Could you reproduce every line of the listing below word for word, leaving the pictures out of your answer?

###

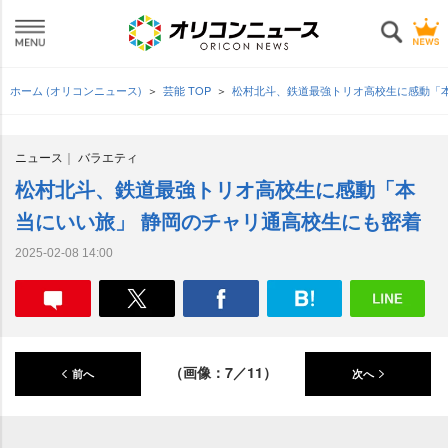
ホーム (オリコンニュース)
芸能 TOP
松村北斗、鉄道最強トリオ高校生に感動「
ニュース
バラエティ
松村北斗、鉄道最強トリオ高校生に感動「本
当にいい旅」 静岡のチャリ通高校生にも密着
2025-02-08 14:00
（画像：7／11）
前へ
次へ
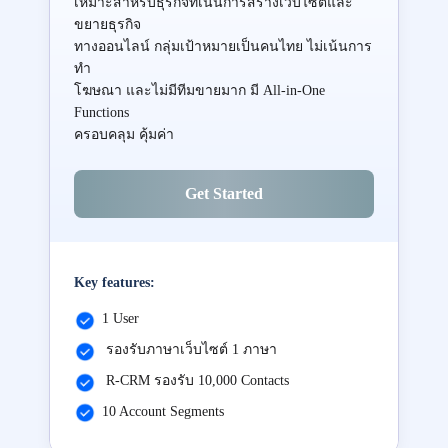
เหมาะสำหรับธุรกิจที่เน้นการสร้างเว็บไซต์และ
ขยายธุรกิจ
ทางออนไลน์ กลุ่มเป้าหมายเป็นคนไทย ไม่เน้นการ
ทำ
โฆษณา และไม่มีทีมขายมาก มี All-in-One
Functions
ครอบคลุม คุ้มค่า
Get Started
Key features:
1 User
รองรับภาษาเว็บไซต์ 1 ภาษา
R-CRM รองรับ 10,000 Contacts
10 Account Segments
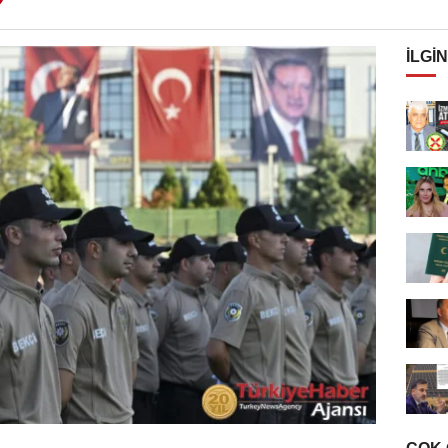
İLGIN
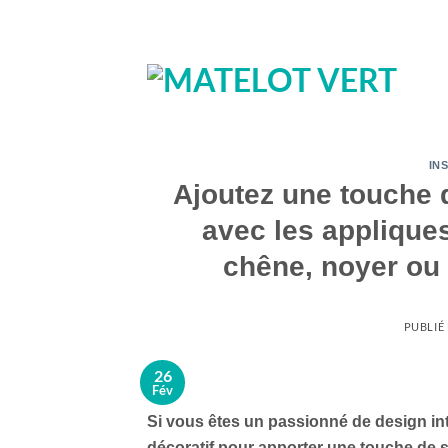
Passer
au
contenu
IN
Ajoutez une touche d
avec les applique
chêne, noyer ou 
PUBLIÉ
26
Fév
Si vous êtes un passionné de design int
décoratif pour apporter une touche de 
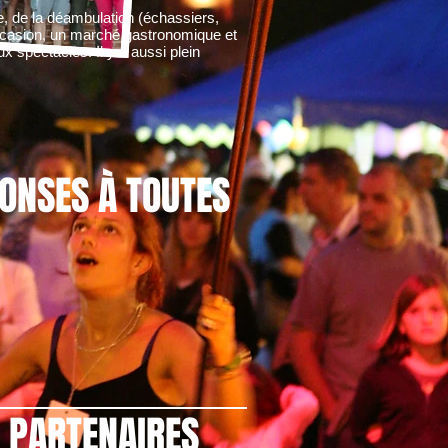
e, de la déambulation (échassiers,
 occasion, un marché gastronomique et
x spectacles. Il y a aussi plein
PONSES
À TOUTES
PARTENAIRES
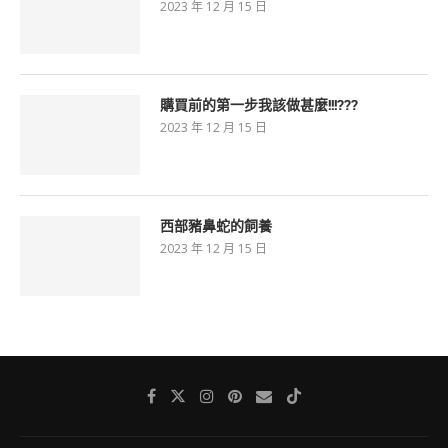
2023 年 12 月 15 日
購買前的第一步我該做甚麼!!!???
2023 年 12 月 15 日
西部豬鼻蛇的飼養
2023 年 12 月 15 日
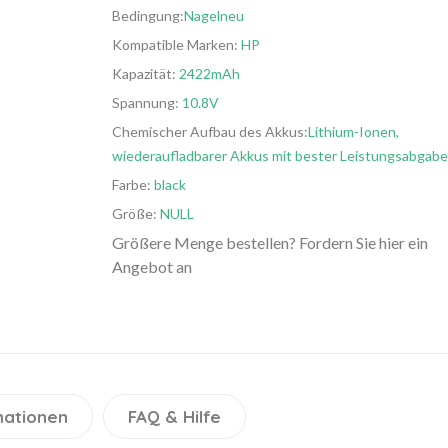
Bedingung:
Nagelneu
Kompatible Marken:
HP
Kapazität:
2422mAh
Spannung:
10.8V
Chemischer Aufbau des Akkus:
Lithium-Ionen,
wiederaufladbarer Akkus mit bester Leistungsabgabe
Farbe:
black
Größe:
NULL
Größere Menge bestellen? Fordern Sie hier ein
Angebot an
mationen
FAQ & Hilfe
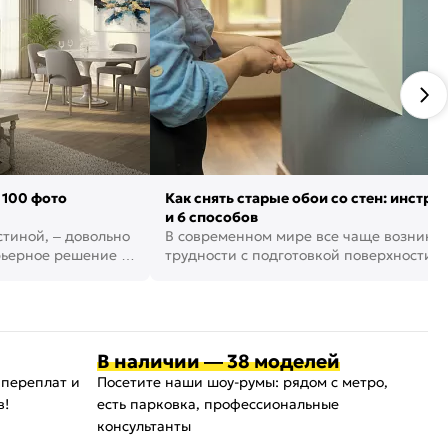
 100 фото
Как снять старые обои со стен: инстру
и 6 способов
стиной, – довольно
В современном мире все чаще возника
рьерное решение в
трудности с подготовкой поверхности д
поклейки обоев. И многие за...
В наличии — 38 моделей
 переплат и
Посетите наши шоу-румы: рядом с метро,
в!
есть парковка, профессиональные
консультанты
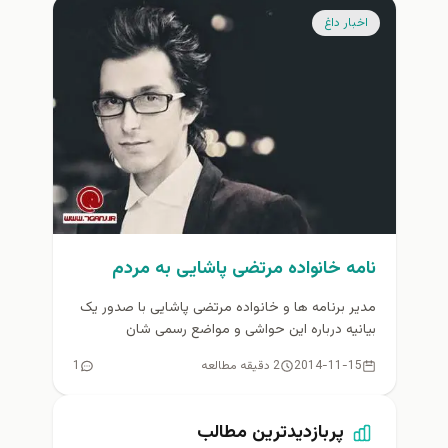
اخبار داغ
نامه خانواده مرتضی پاشایی به مردم
مدیر برنامه ها و خانواده مرتضی پاشایی با صدور یک
بیانیه درباره این حواشی و مواضع رسمی شان
توضیحاتی ارایه...
2014-11-15
2 دقیقه مطالعه
1
پربازدیدترین مطالب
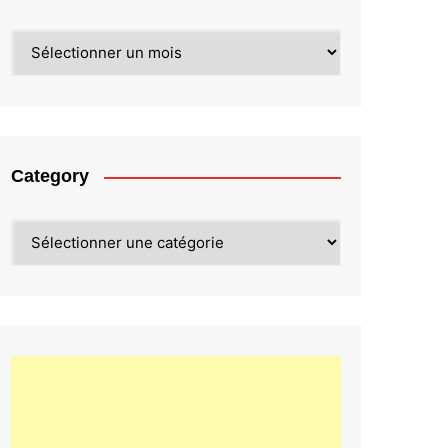
Archives
Category
Category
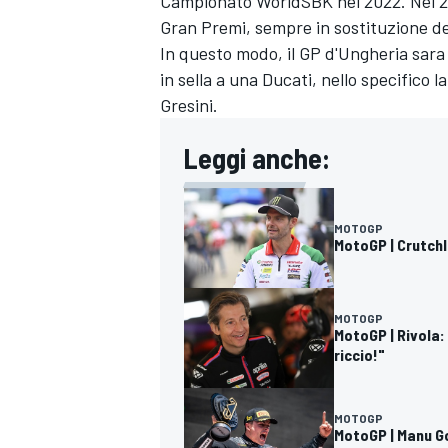
Campionato WorldSBK nel 2022. Nel 20
Gran Premi, sempre in sostituzione del
In questo modo, il GP d'Ungheria sara 
in sella a una Ducati, nello specifico l
Gresini.
Leggi anche:
MOTOGP
MotoGP | Crutch
MOTOGP
MotoGP | Rivola:
riccio!"
ENDURANCE/GT
MOTOGP
MotoGP | Manu Go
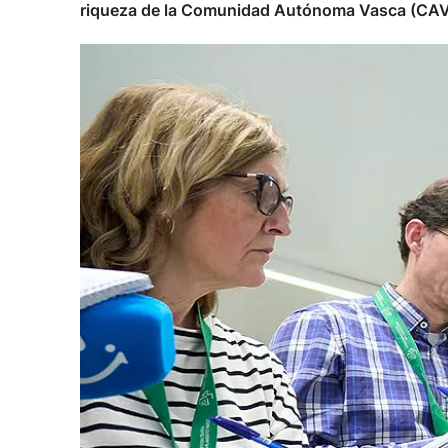
riqueza de la Comunidad Autónoma Vasca (CAV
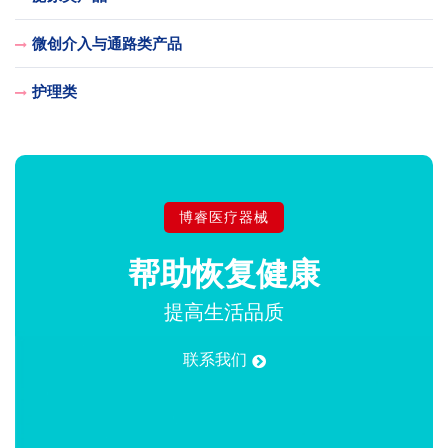
微创介入与通路类产品
护理类
博睿医疗器械
帮助
恢复健康
提高生活品质
联系我们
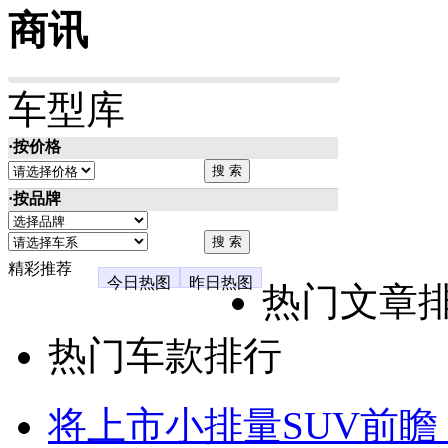
商讯
车型库
·按价格
·按品牌
精彩推荐
今日热图
昨日热图
热门文章
热门车款排行
将上市小排量SUV前瞻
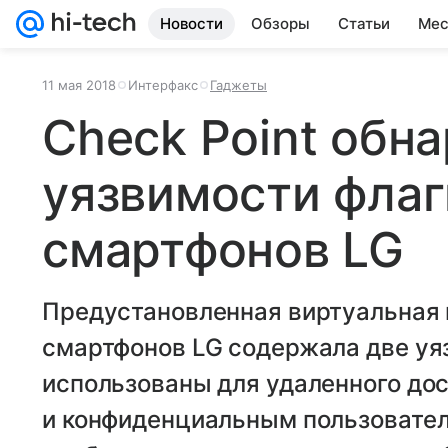
Новости
Обзоры
Статьи
Мес
11 мая 2018
Интерфакс
Гаджеты
Check Point обн
уязвимости фла
смартфонов LG
Предустановленная виртуальная 
смартфонов LG содержала две уя
использованы для удаленного до
и конфиденциальным пользовател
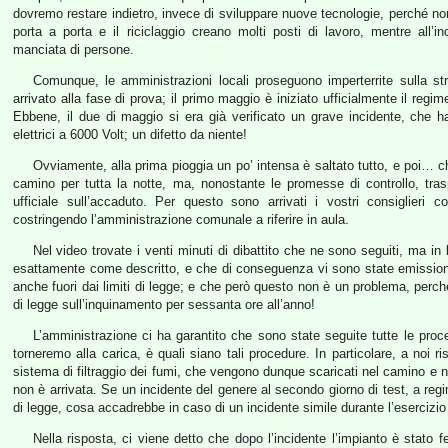
dovremo restare indietro, invece di sviluppare nuove tecnologie, perché non 
porta a porta e il riciclaggio creano molti posti di lavoro, mentre all’
manciata di persone.
Comunque, le amministrazioni locali proseguono imperterrite sulla st
arrivato alla fase di prova; il primo maggio è iniziato ufficialmente il regime
Ebbene, il due di maggio si era già verificato un grave incidente, che ha 
elettrici a 6000 Volt; un difetto da niente!
Ovviamente, alla prima pioggia un po’ intensa è saltato tutto, e poi… chi 
camino per tutta la notte, ma, nonostante le promesse di controllo, tr
ufficiale sull’accaduto. Per questo sono arrivati i vostri consiglieri 
costringendo l’amministrazione comunale a riferire in aula.
Nel video trovate i venti minuti di dibattito che ne sono seguiti, ma i
esattamente come descritto, e che di conseguenza vi sono state emissioni 
anche fuori dai limiti di legge; e che però questo non è un problema, perché l
di legge sull’inquinamento per sessanta ore all’anno!
L’amministrazione ci ha garantito che sono state seguite tutte le pro
torneremo alla carica, è quali siano tali procedure. In particolare, a noi
sistema di filtraggio dei fumi, che vengono dunque scaricati nel camino e n
non è arrivata. Se un incidente del genere al secondo giorno di test, a regim
di legge, cosa accadrebbe in caso di un incidente simile durante l’esercizi
Nella risposta, ci viene detto che dopo l’incidente l’impianto è stato fe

###

#### Task result:
ホーム (オリコンニュース)
芸能 TOP
松村北斗、鉄道最強トリオ高校生に感動「
ニュース
バラエティ
松村北斗、鉄道最強トリオ高校生に感動「本
当にいい旅」 静岡のチャリ通高校生にも密着
2025-02-08 14:00
（画像：7／11）
前へ
次へ
เหมาะสำหรับธุรกิจที่เน้นการสร้างเว็บไซต์และ
ขยายธุรกิจ
ทางออนไลน์ กลุ่มเป้าหมายเป็นคนไทย ไม่เน้นการ
ทำ
โฆษณา และไม่มีทีมขายมาก มี All-in-One
Functions
ครอบคลุม คุ้มค่า
Get Started
Key features:
1 User
รองรับภาษาเว็บไซต์ 1 ภาษา
R-CRM รองรับ 10,000 Contacts
10 Account Segments
İLGIN
Passer
au
contenu
IN
Ajoutez une touche d
avec les applique
chêne, noyer ou 
PUBLIÉ
26
Fév
Si vous êtes un passionné de design int
décoratif pour apporter une touche de 
e, de la déambulation (échassiers,
 occasion, un marché gastronomique et
x spectacles. Il y a aussi plein
PONSES
À TOUTES
PARTENAIRES
2023 年 12 月 15 日
購買前的第一步我該做甚麼!!!???
2023 年 12 月 15 日
西部豬鼻蛇的飼養
2023 年 12 月 15 日
Bedingung:
Nagelneu
Kompatible Marken:
HP
Kapazität:
2422mAh
Spannung:
10.8V
Chemischer Aufbau des Akkus:
Lithium-Ionen,
wiederaufladbarer Akkus mit bester Leistungsabgabe
Farbe:
black
Größe:
NULL
Größere Menge bestellen? Fordern Sie hier ein
Angebot an
mationen
FAQ & Hilfe
 100 фото
Как снять старые обои со стен: инстру
и 6 способов
стиной, – довольно
В современном мире все чаще возника
рьерное решение в
трудности с подготовкой поверхности д
поклейки обоев. И многие за...
В наличии — 38 моделей
 переплат и
Посетите наши шоу-румы: рядом с метро,
в!
есть парковка, профессиональные
консультанты
اخبار داغ
نامه خانواده مرتضی پاشایی به مردم
مدیر برنامه ها و خانواده مرتضی پاشایی با صدور یک
بیانیه درباره این حواشی و مواضع رسمی شان
توضیحاتی ارایه...
2014-11-15
2 دقیقه مطالعه
1
پربازدیدترین مطالب
Archives
Category
Category
Campionato WorldSBK nel 2022. Nel 20
Gran Premi, sempre in sostituzione del
In questo modo, il GP d'Ungheria sara 
in sella a una Ducati, nello specifico l
Gresini.
Leggi anche:
MOTOGP
MotoGP | Crutch
MOTOGP
MotoGP | Rivola:
riccio!"
ENDURANCE/GT
MOTOGP
MotoGP | Manu Go
riqueza de la Comunidad Autónoma Vasca (CAV
微创介入与通路类产品
护理类
博睿医疗器械
帮助
恢复健康
提高生活品质
联系我们
商讯
车型库
·按价格
·按品牌
精彩推荐
今日热图
昨日热图
热门文章
热门车款排行
将上市小排量SUV前瞻
Новости
Обзоры
Статьи
Мес
11 мая 2018
Интерфакс
Гаджеты
Check Point обн
уязвимости фла
смартфонов LG
Предустановленная виртуальная 
смартфонов LG содержала две уя
использованы для удаленного до
и конфиденциальным пользовател
dovremo restare indietro, invece di sviluppare nuove tecnologie, perché non 
porta a porta e il riciclaggio creano molti posti di lavoro, mentre all’
manciata di persone.
Comunque, le amministrazioni locali proseguono imperterrite sulla st
arrivato alla fase di prova; il primo maggio è iniziato ufficialmente il regime
Ebbene, il due di maggio si era già verificato un grave incidente, che ha 
elettrici a 6000 Volt; un difetto da niente!
Ovviamente, alla prima pioggia un po’ intensa è saltato tutto, e poi… chi 
camino per tutta la notte, ma, nonostante le promesse di controllo, tr
ufficiale sull’accaduto. Per questo sono arrivati i vostri consiglieri 
costringendo l’amministrazione comunale a riferire in aula.
Nel video trovate i venti minuti di dibattito che ne sono seguiti, ma i
esattamente come descritto, e che di conseguenza vi sono state emissioni 
anche fuori dai limiti di legge; e che però questo non è un problema, perché l
di legge sull’inquinamento per sessanta ore all’anno!
L’amministrazione ci ha garantito che sono state seguite tutte le pro
torneremo alla carica, è quali siano tali procedure. In particolare, a noi
sistema di filtraggio dei fumi, che vengono dunque scaricati nel camino e n
non è arrivata. Se un incidente del genere al secondo giorno di test, a regim
di legge, cosa accadrebbe in caso di un incidente simile durante l’esercizi
Nella risposta, ci viene detto che dopo l’incidente l’impianto è stato fe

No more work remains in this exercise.